**Text excerpt**.
+ + + + + + +
This isn't the only place this has happened, either.
See where this is leading?
It basically means (at least in my area here in Las Vegas) that monitoring the most popular thing of all - cops catching bad guys doing bad things, and so on - can't even be monitored either a) at all or b) with considerable expense.
Hell, when Metro PD switched on their OpenSky system a little under 2 years ago, sales of scanners at local Radio Shacks here in my area basically fell off that cliff I mentioned earlier - people came in, bought what they had available - with clerks that didn't know you couldn't even monitor Metro PD any more, even with the digital capable scanners they were selling for that premium price - got them home and then got nothing but silence so they returned them thinking they were defective.
I talked with one store manager here in town (a Radio Shack corporate store manager) and he said he basically told company HQ to stop sending him scanners because he hadn't sold a single unit in 7+ months and could use the shelf space for something else. Seems unbelievable but he wasn't the first person to tell me that, and it was all because people couldn't hear those cops anymore doing their thing.
Now, here in Clark County it's still entirely possible to monitor - with an analog trunking scanner - our S.N.A.C.C. system (Southern Nevada Area Communications Council, gotta love that name) which is a relatively huge Motorola SmartNET Type II trunked system comprising well over a dozen agencies including the Clark County, Henderson, and Boulder City Fire Department systems as well as many others.
Metro PD should have just joined into that already well established and perfectly functional system and been able to maintain positive agency interoperability without breaking a sweat, but no, they went all stupid and blew $30 million plus bucks on nothing at all and wasted every second in the process, pretty much.
Anyway, the basic gist of things is that the move to digital has been a very negative thing with respect to the few scanner makers we've already got. Even though I find the new Uniden models fantastic overall, their lack of DMR/MOTOTRBO or NXDN support tells me a) they're not capable of doing it yet (note I say "yet" there because support could be just a firmware update thing, I don't know for sure) or b) they may never acquire such decoding modes at all.
+ + + + + + +
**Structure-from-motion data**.
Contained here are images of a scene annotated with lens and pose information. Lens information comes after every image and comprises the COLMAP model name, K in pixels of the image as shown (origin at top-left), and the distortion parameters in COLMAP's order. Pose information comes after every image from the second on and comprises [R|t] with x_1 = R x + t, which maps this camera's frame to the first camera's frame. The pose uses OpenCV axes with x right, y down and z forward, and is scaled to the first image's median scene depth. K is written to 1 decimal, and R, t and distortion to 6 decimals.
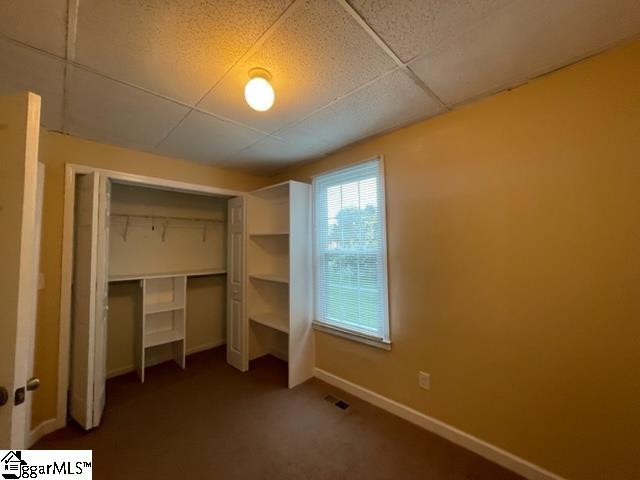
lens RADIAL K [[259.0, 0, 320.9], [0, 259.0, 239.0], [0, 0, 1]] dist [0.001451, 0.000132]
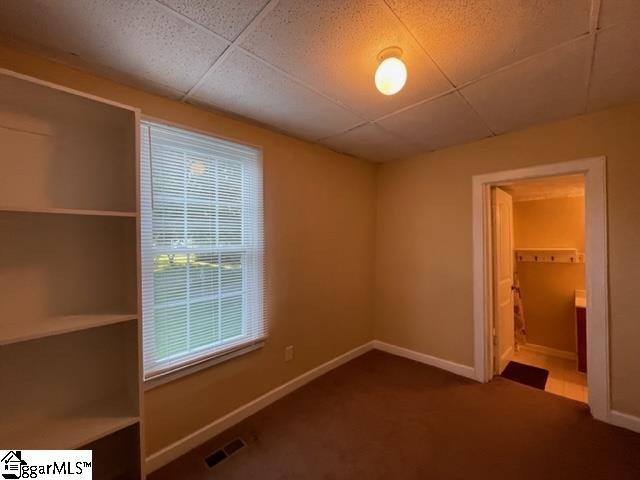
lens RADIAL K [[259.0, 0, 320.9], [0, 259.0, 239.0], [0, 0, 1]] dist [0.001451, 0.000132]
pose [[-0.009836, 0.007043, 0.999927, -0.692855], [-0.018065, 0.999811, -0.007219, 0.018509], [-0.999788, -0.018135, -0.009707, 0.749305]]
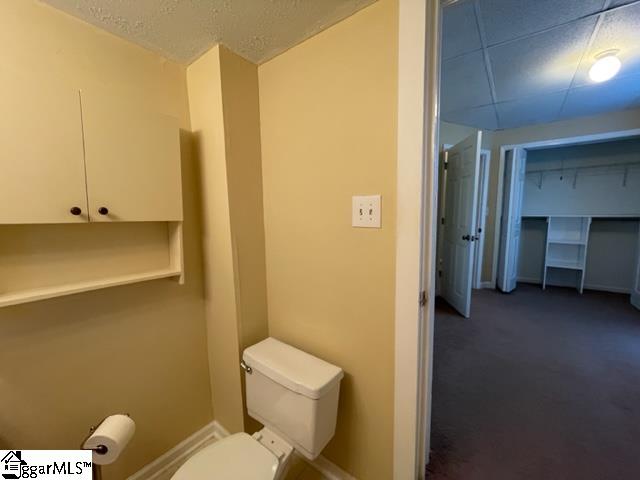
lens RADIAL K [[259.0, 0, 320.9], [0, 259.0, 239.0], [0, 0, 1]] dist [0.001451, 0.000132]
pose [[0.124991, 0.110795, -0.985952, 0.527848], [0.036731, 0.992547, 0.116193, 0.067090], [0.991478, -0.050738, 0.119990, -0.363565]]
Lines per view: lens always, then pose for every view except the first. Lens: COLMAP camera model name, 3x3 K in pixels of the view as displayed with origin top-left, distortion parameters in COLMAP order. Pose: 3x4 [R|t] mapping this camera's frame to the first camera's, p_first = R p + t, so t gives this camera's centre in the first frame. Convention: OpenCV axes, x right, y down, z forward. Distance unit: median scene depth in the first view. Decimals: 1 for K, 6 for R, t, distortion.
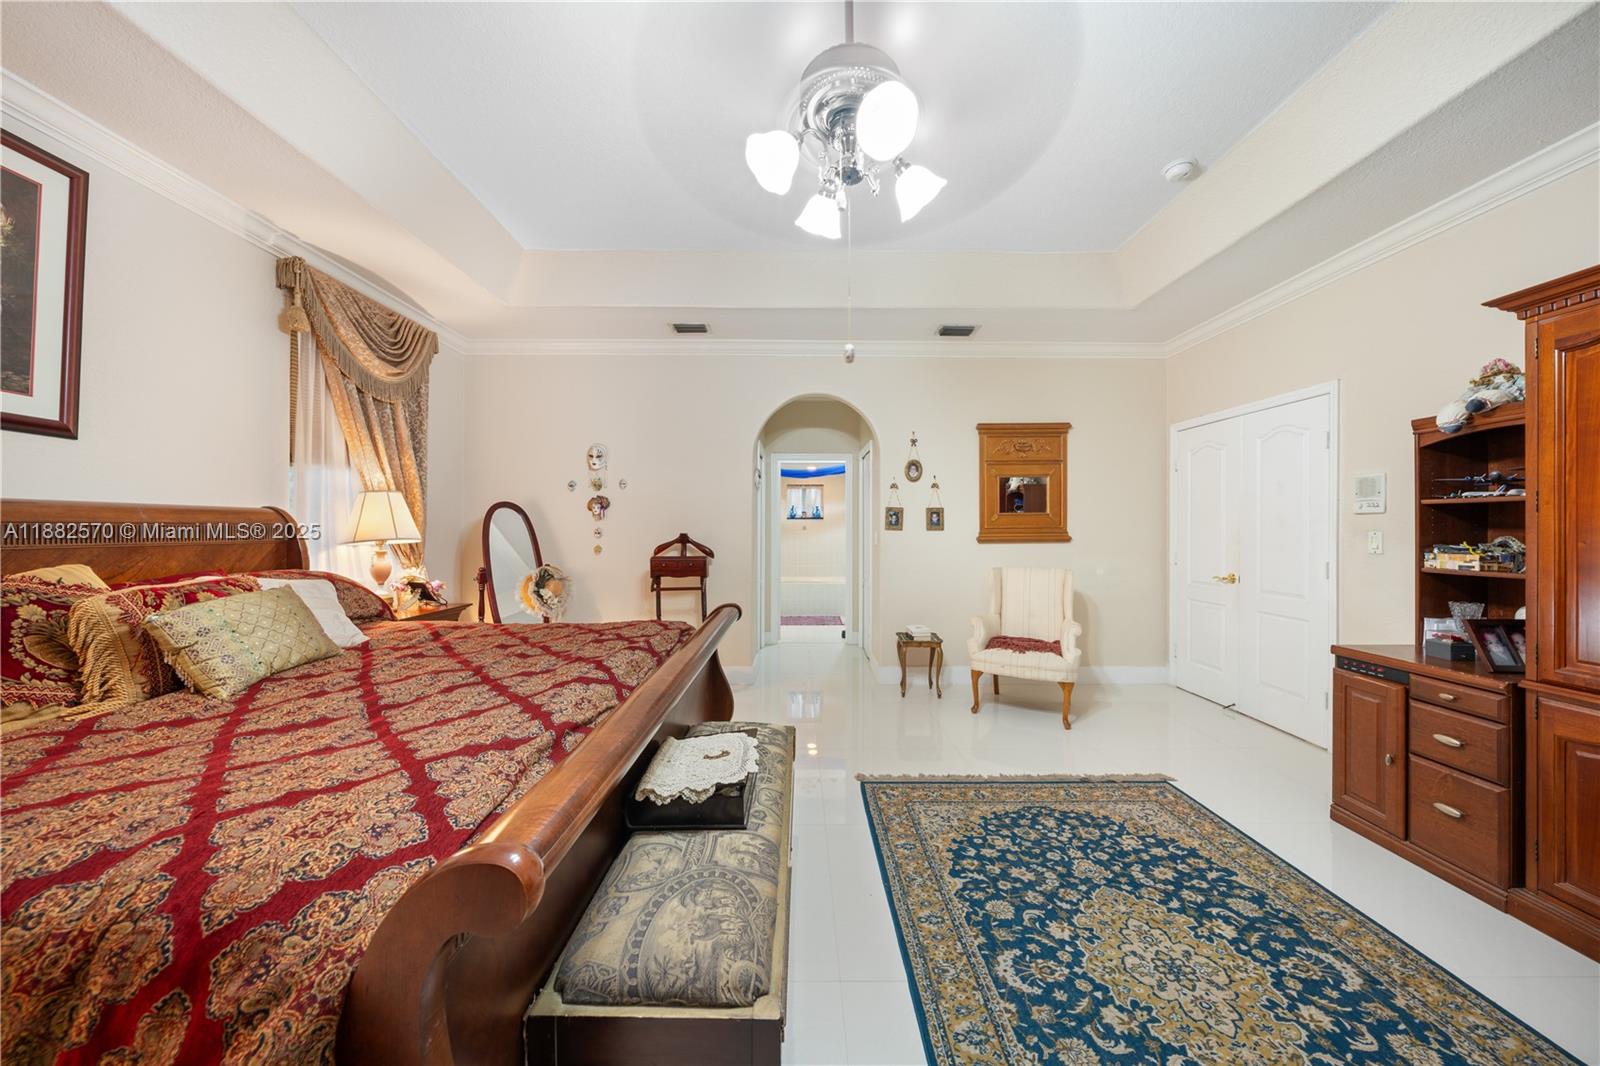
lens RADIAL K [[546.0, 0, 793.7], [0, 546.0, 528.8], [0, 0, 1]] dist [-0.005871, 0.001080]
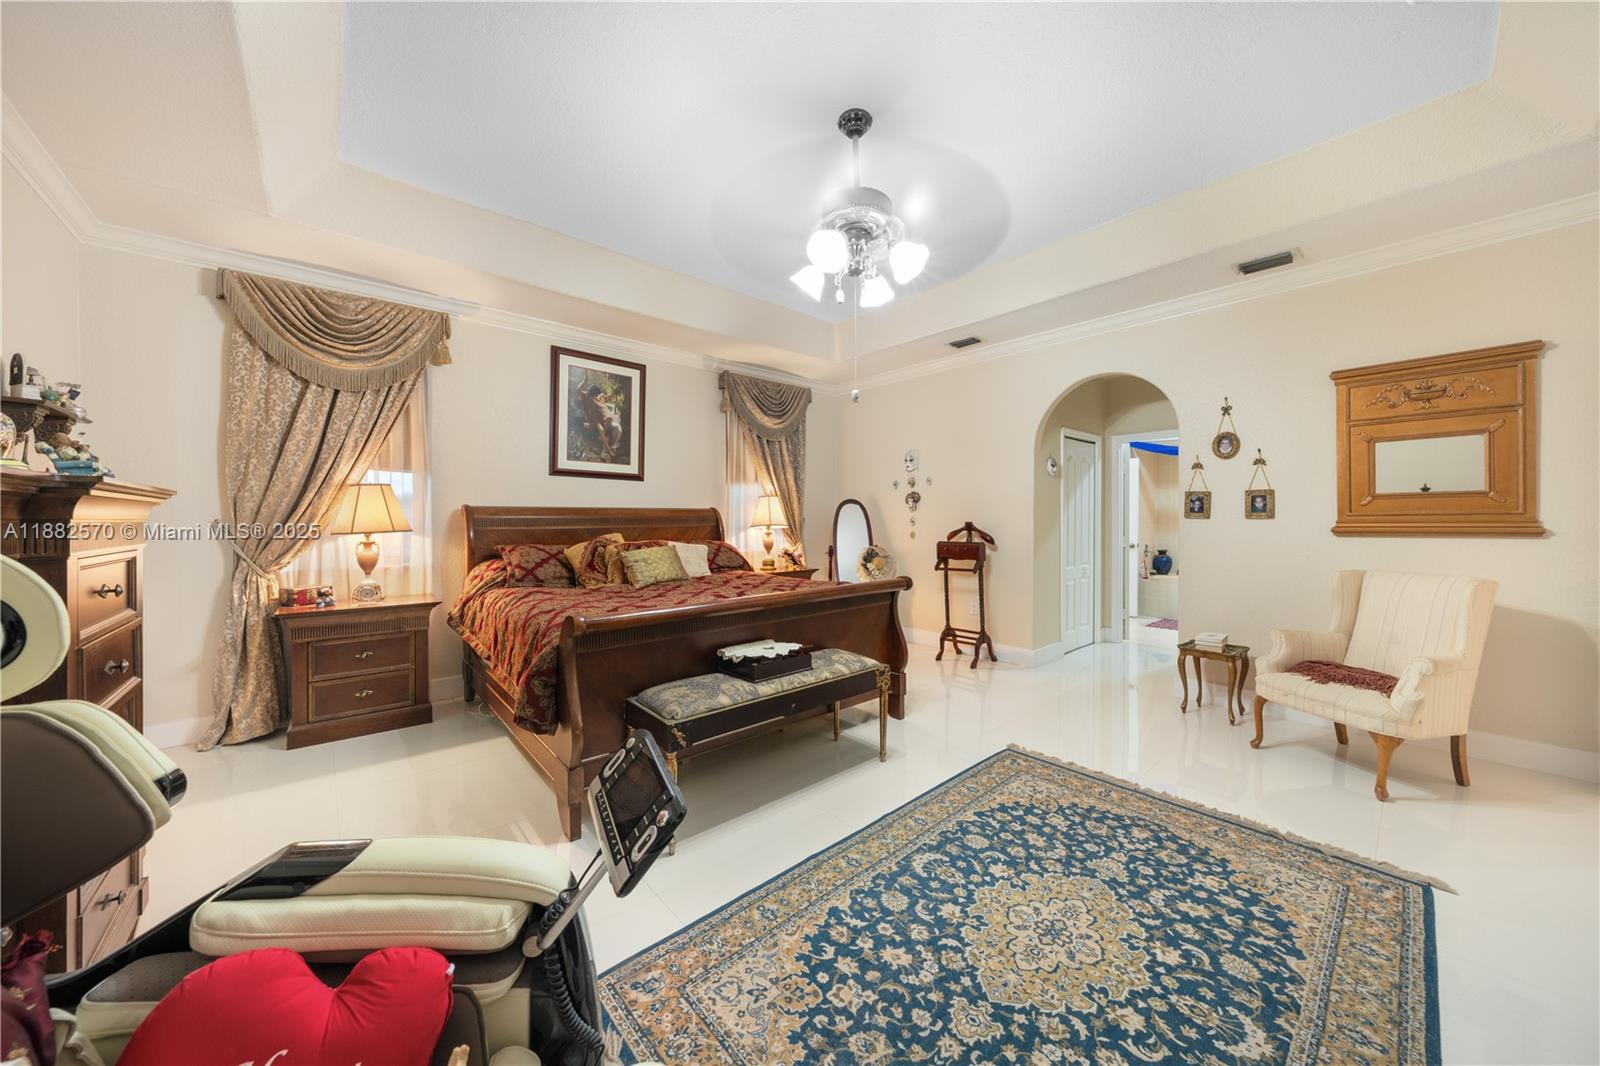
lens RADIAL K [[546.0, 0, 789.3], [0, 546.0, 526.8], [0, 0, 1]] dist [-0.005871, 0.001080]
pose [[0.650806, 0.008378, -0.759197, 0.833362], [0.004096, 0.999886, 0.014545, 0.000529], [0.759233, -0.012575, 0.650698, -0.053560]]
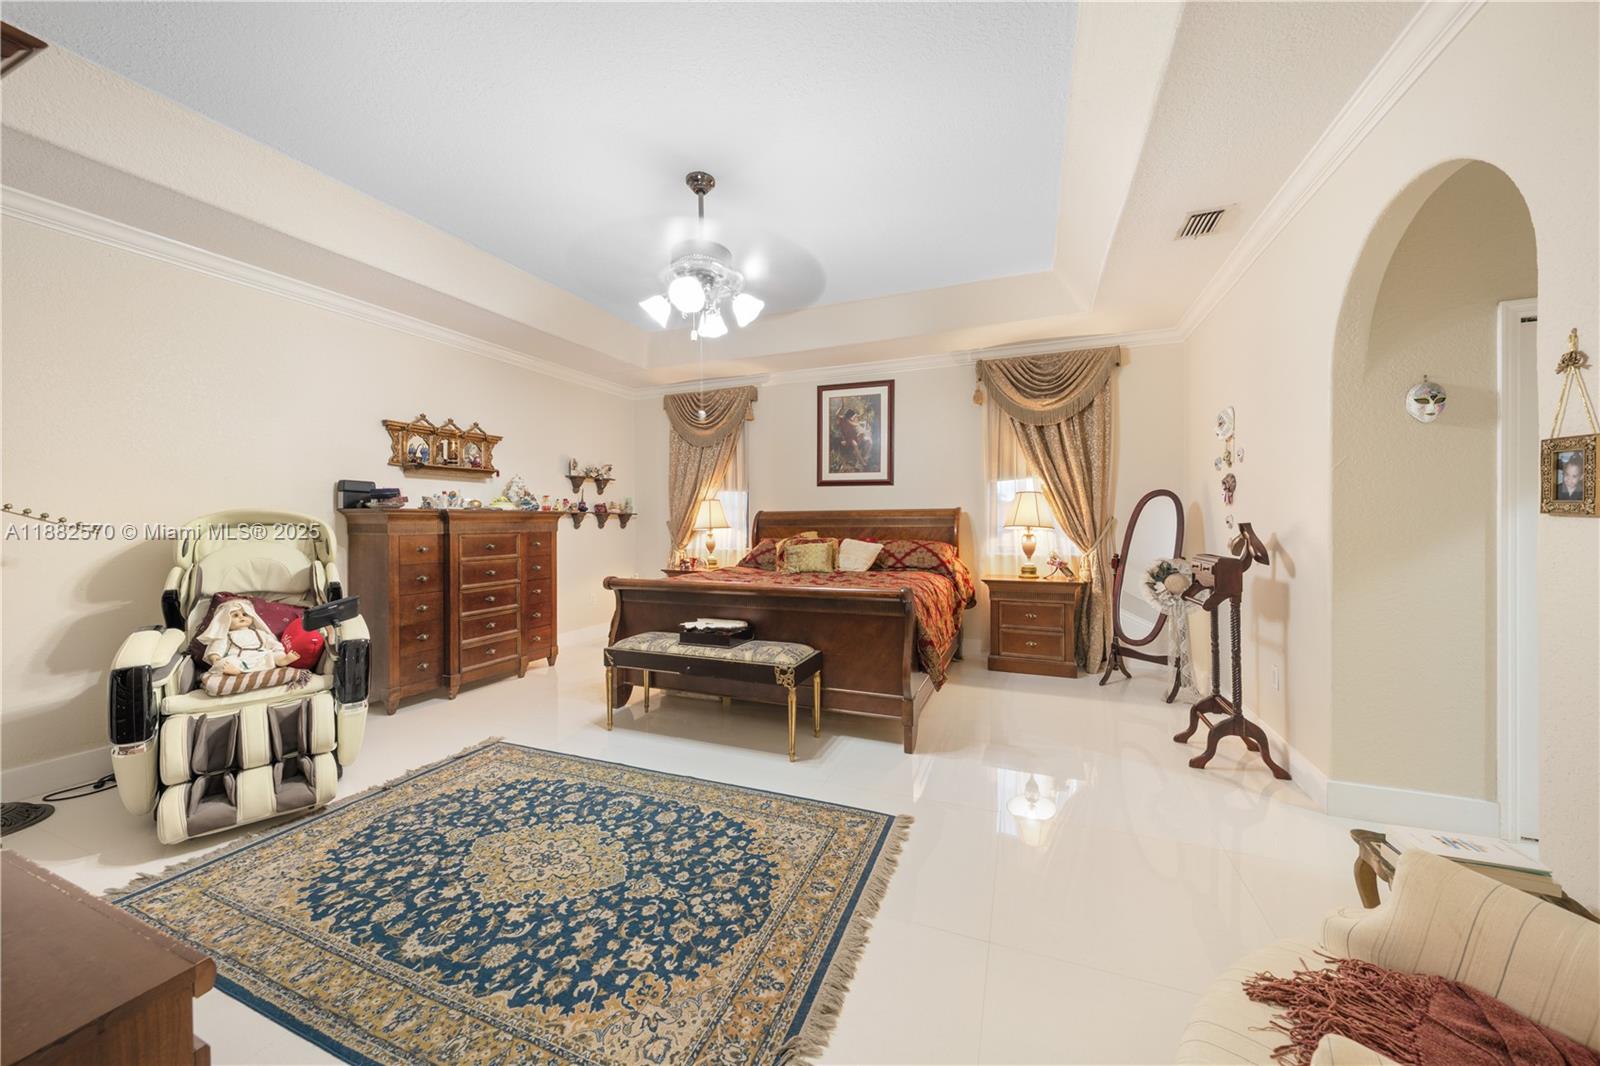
+ + + + + + +
**Instructions to follow**.
Can you write the next part of the piece on police scanners and digital radio, picking up right after its last sentence?

**Answer to the exercise**.
I appreciate everything Uniden has done for our hobby, I really do (and GRE too even though I never owned a GRE-branded product directly, had some Radio Shack stuff GRE had manufactured however), but the fact that I now own 2 "cheap USB TV tuner sticks" and I'm using free software (SDR# + DSD + DSDPlus + DMRDecode + Unitrunker) to monitor stuff I never thought I would but also doing it better in some respects than a physical handheld or base/mobile scanner can or does it for $500+.
My cost so far? $22.70 ($11.35 per stick, shipped to my door).
Would I absolute LOVE to have one of the new Unidens, or perhaps one of the new Whistler models whenever they hit the market? Of course, I'm not stupid. Crazy, maybe, but stupid, no.
Can I afford such premium hardware? Nope.
And therein lies the rub... not just for me but for many many other people as well: the expense.
Now, I'm not saying that I won't buy one of the new Uniden or Whistler models because - at the moment as far as anyone outside Uniden or Whistler knows - those new units won't decode some of the other digital modes that are gaining traction very quickly (DMR/MOTOTRBO and NXDN right up front), what I'm saying is that while I love the hobby, and I've been listening in since the early 1970s, I simply cannot afford such things right now or even in the future I suppose.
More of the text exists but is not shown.